Dataset excerpts:

—————

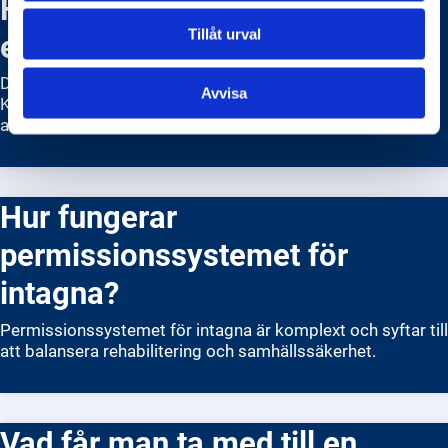
Hur ansöker jag om att besöka
en intagen?
Tillåt urval
Du kan ansöka om att besöka en intagen via
Avvisa
Kriminalvårdens hemsida eller genom att kontakta
anstalten direkt.
Hur fungerar
permissionssystemet för
intagna?
Permissionssystemet för intagna är komplext och syftar till
att balansera rehabilitering och samhällssäkerhet.
Vad får man ta med till en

—————

Print the records verbatim, without pictures.

**RESPONSE**
Hur ansöker jag om att besöka
en intagen?
Tillåt urval
Du kan ansöka om att besöka en intagen via
Avvisa
Kriminalvårdens hemsida eller genom att kontakta
anstalten direkt.
Hur fungerar
permissionssystemet för
intagna?
Permissionssystemet för intagna är komplext och syftar till
att balansera rehabilitering och samhällssäkerhet.
Vad får man ta med till en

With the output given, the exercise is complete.